EXTRACTED MATERIAL:

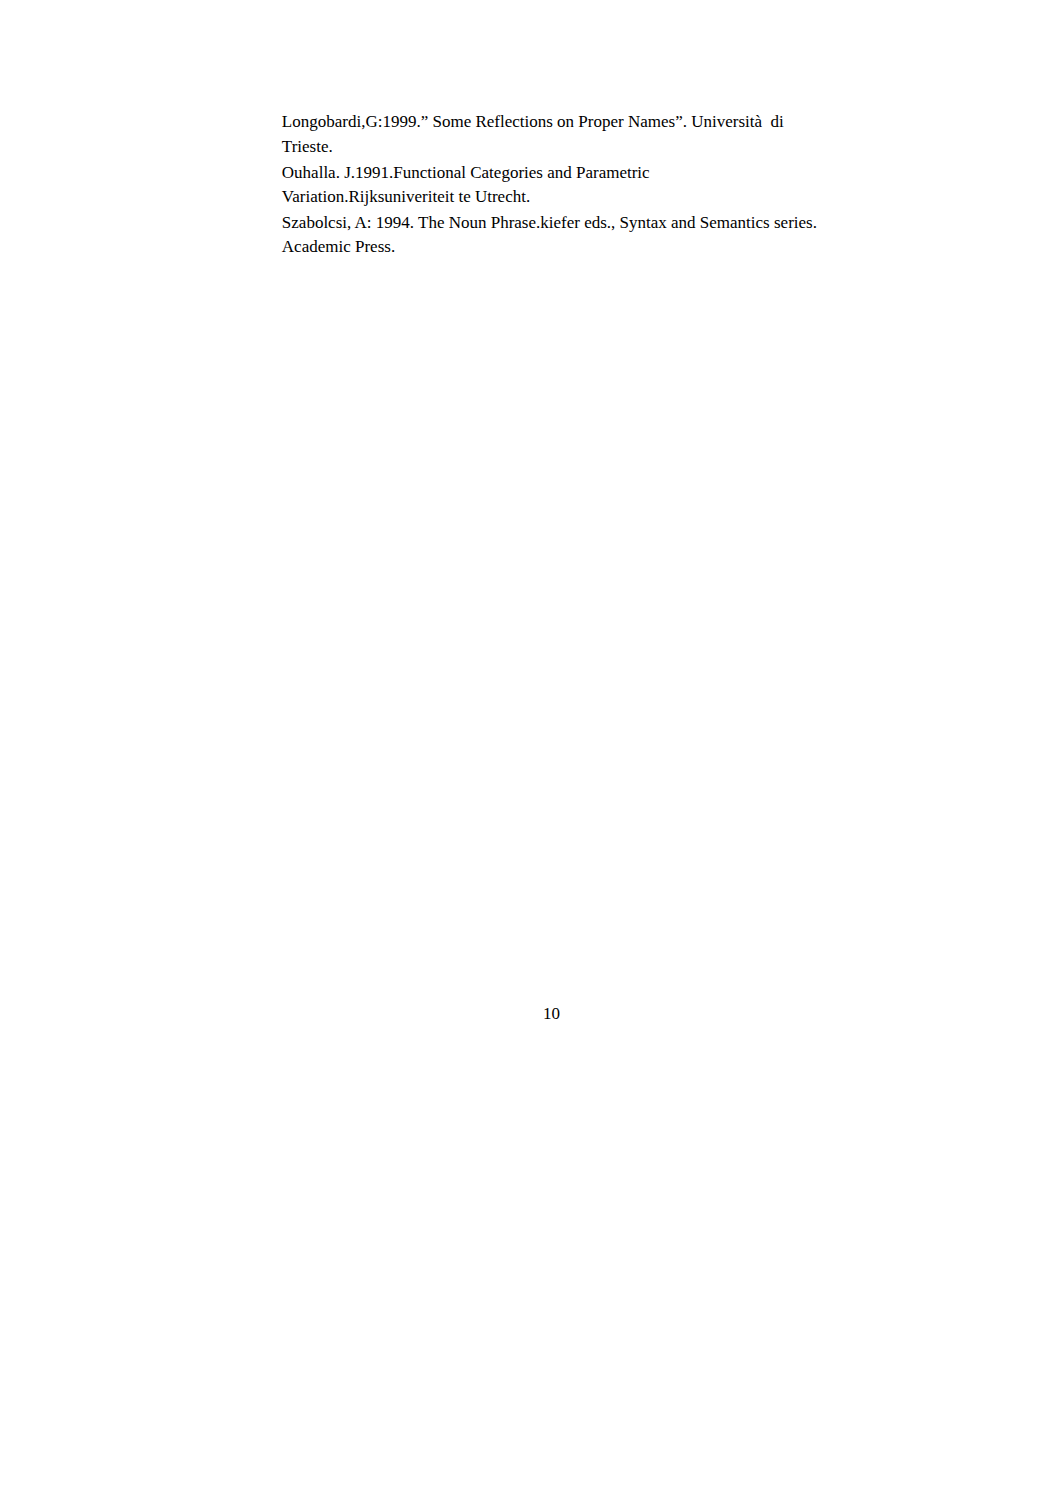Longobardi,G:1999.” Some Reflections on Proper Names”. Università di Trieste.
Ouhalla. J.1991.Functional Categories and Parametric Variation.Rijksuniveriteit te Utrecht.
Szabolcsi, A: 1994. The Noun Phrase.kiefer eds., Syntax and Semantics series. Academic Press.
10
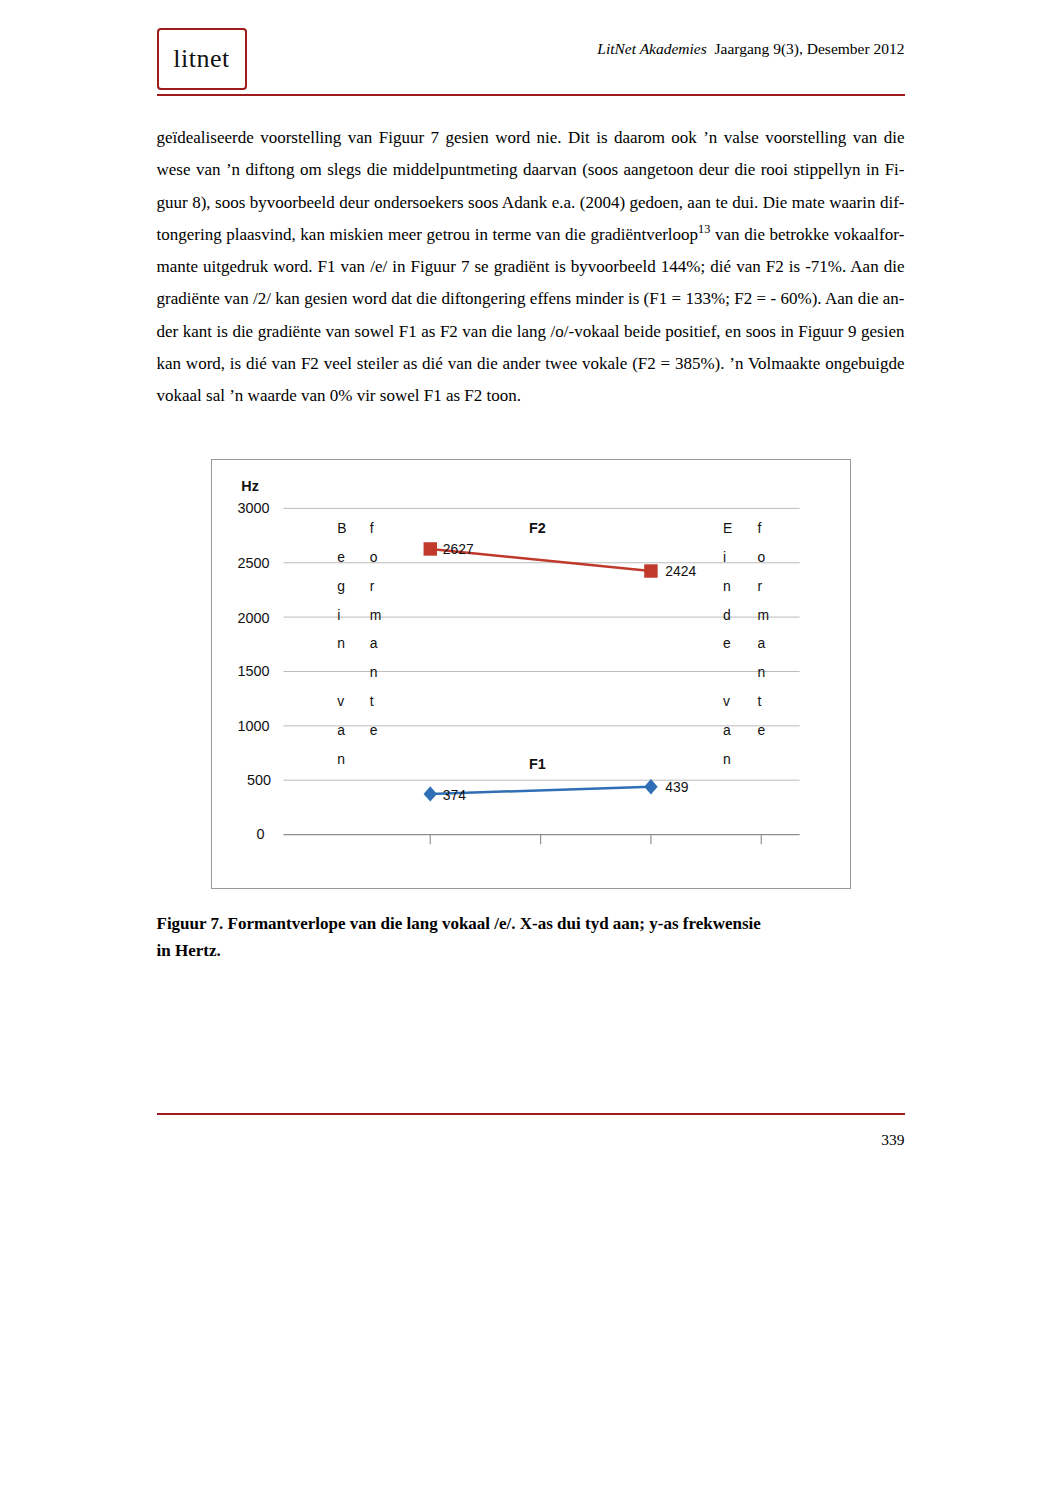litnet
LitNet Akademies Jaargang 9(3), Desember 2012
geïdealiseerde voorstelling van Figuur 7 gesien word nie. Dit is daarom ook ’n valse voorstelling van die wese van ’n diftong om slegs die middelpuntmeting daarvan (soos aangetoon deur die rooi stippellyn in Figuur 8), soos byvoorbeeld deur ondersoekers soos Adank e.a. (2004) gedoen, aan te dui. Die mate waarin diftongering plaasvind, kan miskien meer getrou in terme van die gradiëntverloop13 van die betrokke vokaalformante uitgedruk word. F1 van /e/ in Figuur 7 se gradiënt is byvoorbeeld 144%; dié van F2 is -71%. Aan die gradiënte van /2/ kan gesien word dat die diftongering effens minder is (F1 = 133%; F2 = - 60%). Aan die ander kant is die gradiënte van sowel F1 as F2 van die lang /o/-vokaal beide positief, en soos in Figuur 9 gesien kan word, is dié van F2 veel steiler as dié van die ander twee vokale (F2 = 385%). ’n Volmaakte ongebuigde vokaal sal ’n waarde van 0% vir sowel F1 as F2 toon.
Hz 3000 2500 2000 1500 1000 500 0 B e g i n v a n f o r m a n t e E i n d e v a n f o r m a n t e 2627 2424 F2 374 439 F1
Figuur 7. Formantverlope van die lang vokaal /e/. X-as dui tyd aan; y-as frekwensie
in Hertz.
339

TASK INSTRUCTIONS: Where an entry includes an image, skip the image and return everything else exactly.

RESPONSE TO THIS EXERCISE:
Longobardi,G:1999.” Some Reflections on Proper Names”. Università di Trieste.
Ouhalla. J.1991.Functional Categories and Parametric Variation.Rijksuniveriteit te Utrecht.
Szabolcsi, A: 1994. The Noun Phrase.kiefer eds., Syntax and Semantics series. Academic Press.
10
litnet
LitNet Akademies Jaargang 9(3), Desember 2012
geïdealiseerde voorstelling van Figuur 7 gesien word nie. Dit is daarom ook ’n valse voorstelling van die wese van ’n diftong om slegs die middelpuntmeting daarvan (soos aangetoon deur die rooi stippellyn in Figuur 8), soos byvoorbeeld deur ondersoekers soos Adank e.a. (2004) gedoen, aan te dui. Die mate waarin diftongering plaasvind, kan miskien meer getrou in terme van die gradiëntverloop13 van die betrokke vokaalformante uitgedruk word. F1 van /e/ in Figuur 7 se gradiënt is byvoorbeeld 144%; dié van F2 is -71%. Aan die gradiënte van /2/ kan gesien word dat die diftongering effens minder is (F1 = 133%; F2 = - 60%). Aan die ander kant is die gradiënte van sowel F1 as F2 van die lang /o/-vokaal beide positief, en soos in Figuur 9 gesien kan word, is dié van F2 veel steiler as dié van die ander twee vokale (F2 = 385%). ’n Volmaakte ongebuigde vokaal sal ’n waarde van 0% vir sowel F1 as F2 toon.
Hz 3000 2500 2000 1500 1000 500 0 B e g i n v a n f o r m a n t e E i n d e v a n f o r m a n t e 2627 2424 F2 374 439 F1
Figuur 7. Formantverlope van die lang vokaal /e/. X-as dui tyd aan; y-as frekwensie
in Hertz.
339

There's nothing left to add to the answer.